Scrive il filosofo Emanuele Severino:
<<La
volontà che si manifesta nell’amore e nella tolleranza è violenza infinita non
meno di quella presente nell’odio e nell’intolleranza. Certo, tutti noi
preferiamo vivere nella tolleranza e nell’amore piuttosto che nell’odio e
nell’intolleranza. Ma questa preferenza non implica che l’amore e la tolleranza
siano la strada che conduce al di fuori della violenza. Per quanto
profondamente diversi, amore e odio, tolleranza e intolleranza hanno la stessa
anima – la violenza infinita. E la violenza, per quanto lontana dalle sue forme
manifeste, non può condurre al di fuori della violenza. Né la strada che
conduce al di fuori della violenza può essere un divenire, un diventare altro,
prodotto da forze umane o divine. Non può essere volontà di salvezza>>.

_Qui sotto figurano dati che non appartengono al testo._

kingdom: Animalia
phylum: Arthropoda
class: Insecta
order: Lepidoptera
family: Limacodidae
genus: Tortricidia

(Emanuele Severino, Oltre il linguaggio, Adelphi, p. 33).
Se
ogni volontà
è violenza, allora, tra la <<volontà che si manifesta nell’amore e nella
tolleranza>> e <<quella presente nell’odio e
nell’intolleranza>> possiamo inserirvi la volontà di indicare la violenza
attraverso gli scritti
di Severino, la
quale, perciò, è anch’essa <<violenza infinita non meno di quella presente nell’odio e
nell’intolleranza>>.
E
poiché <<la violenza, per quanto lontana dalle sue forme manifeste,
non può condurre al di fuori della violenza>>, a maggior ragione nemmeno
la violenza consistente nei suoi scritti
potrà mai non solo <<condurre al di fuori della violenza>>,
ma neanche soltanto indicarla, giacché anche tale indicazione
sarebbe pur sempre violenza ossia volontà di indicare.
La
violenza della volontà
di Severino ci vuol dire (tramite i
suoi scritti) che il destino severiniano sia al di fuori di ogni violenza.
Tuttavia,
anche il destino vuole
inviare la terra che salva dal nichilismo della terra isolata, ma _
stando agli stessi presupposti severiniani _ non potrà mai riuscirvi, giacché
<<la strada che conduce al di fuori della violenza [non]

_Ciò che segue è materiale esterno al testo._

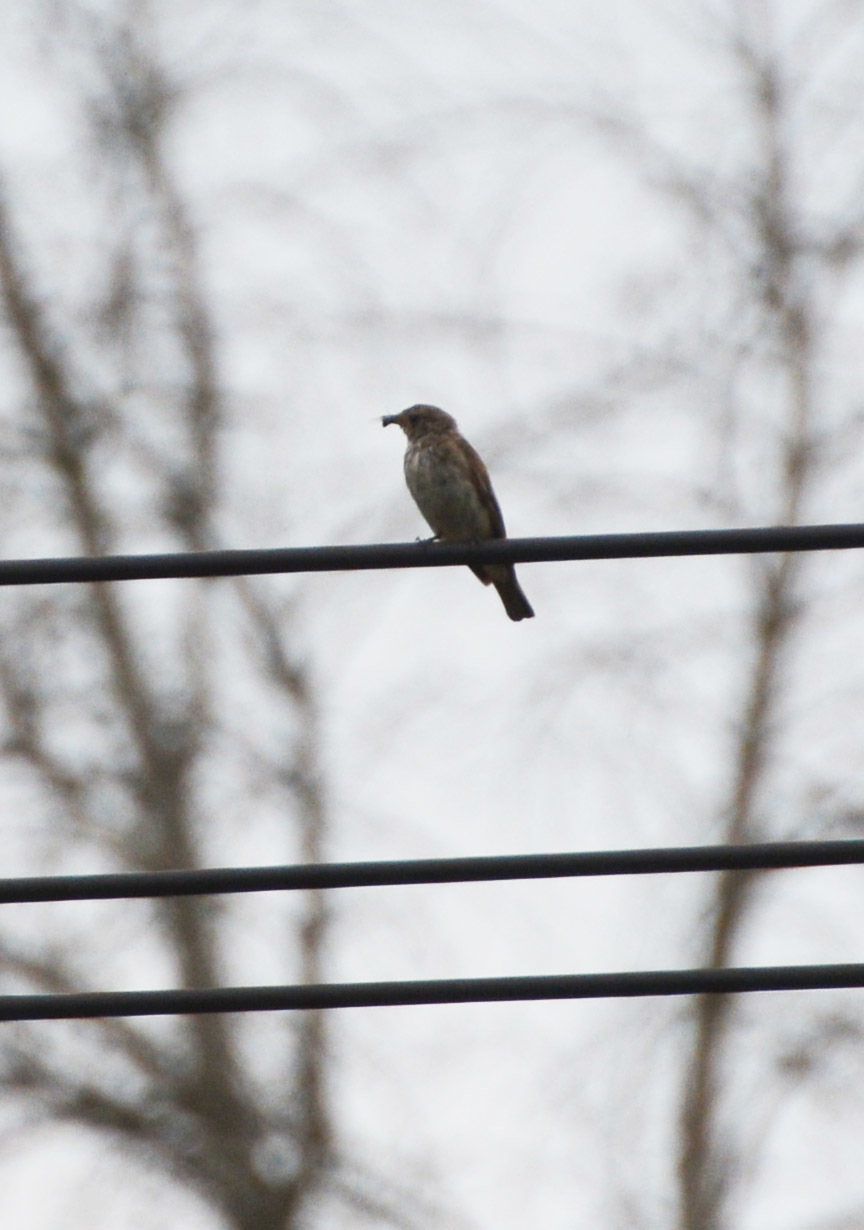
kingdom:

può essere un divenire, un diventare altro>> e, sebbene la terra
isolata non diventi quell’altro
da sé cui è la terra che salva, ciò nonostante dalla terra isolata si realizza
il divenire che conduce alla terra che salva, e questo, ripeterei, sempre
stando alle parole di Severino, <<non può condurre al di fuori della
violenza>> attraverso <<un divenire, un diventare altro,
prodotto da forze umane o divine>> o inviato dalla volontà del
destino severiniano.
Il
destino severiniano nega ogni violenta <<volontà di salvezza>>
inviando la violenza della volontà di indicare
mediante gli scritti severiniani la
violenza di ogni <<volontà di salvezza>>, negando così anche
la propria (del destino severiniano) non-violenza:
esso
vuol
mostrare di essere da sempre al di fuori di ogni violenza nel mentre che la
invia…
Perciò
la negazione della violenza da parte del destino è l’affermazione della sua stessa violenza.
Inoltre,
la negazione della <<volontà di salvezza>> da parte del
destino severiniano è negazione
della sua
stessa <<volontà di salvezza>> allorché esso vuole inviare
quell’eterno cui è la terra che salva.